Chez Gaudí, la ligne n’est jamais décorative : elle est constructive. Les dossiers se déploient comme des vertèbres, les pieds s’élancent tels des membres, les accoudoirs s’enroulent avec la tension d’un muscle. La célèbre Calvet armchair, assemblée à partir de cinq pièces formant un “cou” épais, des poignées arquées et un dossier en cœur, incarne cette synthèse entre expressivité et stabilité.

Fauteuil Calvet

Le Calvet stool, tripode et compact, joue d’une présence presque zoomorphe, tandis que le banc Calvet développe une structure fluide ponctuée de motifs floraux sculptés.
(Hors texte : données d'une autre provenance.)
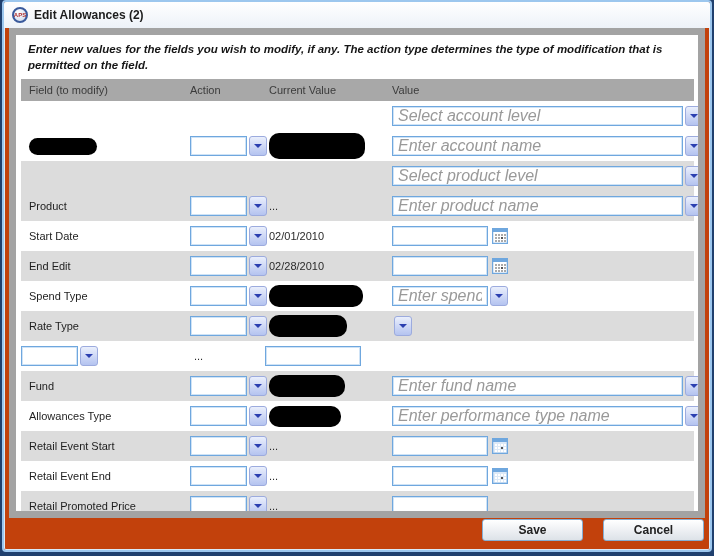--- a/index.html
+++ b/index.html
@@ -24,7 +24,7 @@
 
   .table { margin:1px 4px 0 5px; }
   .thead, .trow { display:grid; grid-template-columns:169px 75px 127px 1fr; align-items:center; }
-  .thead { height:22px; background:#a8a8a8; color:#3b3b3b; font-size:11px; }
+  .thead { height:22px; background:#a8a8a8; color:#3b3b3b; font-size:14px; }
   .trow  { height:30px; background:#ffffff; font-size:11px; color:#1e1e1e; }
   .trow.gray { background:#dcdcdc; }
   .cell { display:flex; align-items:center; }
À la Casa Batlló, la chaise et le banc adoptent des courbes plus osseuses encore, en écho aux balcons ondulants et à la toiture évoquant l’échine d’un dragon. L’assise, creusée avec précision, offre un confort surprenant, preuve que l’ergonomie occupait déjà une place centrale dans la réflexion du maître catalan.

Tabouret Calvet

L’exactitude comme hommage

BD est la première marque à rééditer ces pièces historiques, en respectant scrupuleusement matériaux et techniques traditionnelles. Chaque meuble est réalisé en chêne massif verni, numéroté et accompagné d’un certificat signé par le directeur de la Cátedra Gaudí garantissant son authenticité. Mais cette fidélité n’a rien de nostalgique. Elle rappelle au contraire combien ces formes demeurent actuelles. À l’heure où le design contemporain revendique organicité, expressivité et hybridation des disciplines, le mobilier de Gaudí apparaît d’une modernité intacte. Plus d’un siècle après leur conception, ces meubles ne relèvent ni du pastiche historique ni de la simple réédition patrimoniale : ils s’imposent comme des objets manifestes, où artisanat, sculpture et fonctionnalité s’équilibrent avec une audace toujours contemporaine.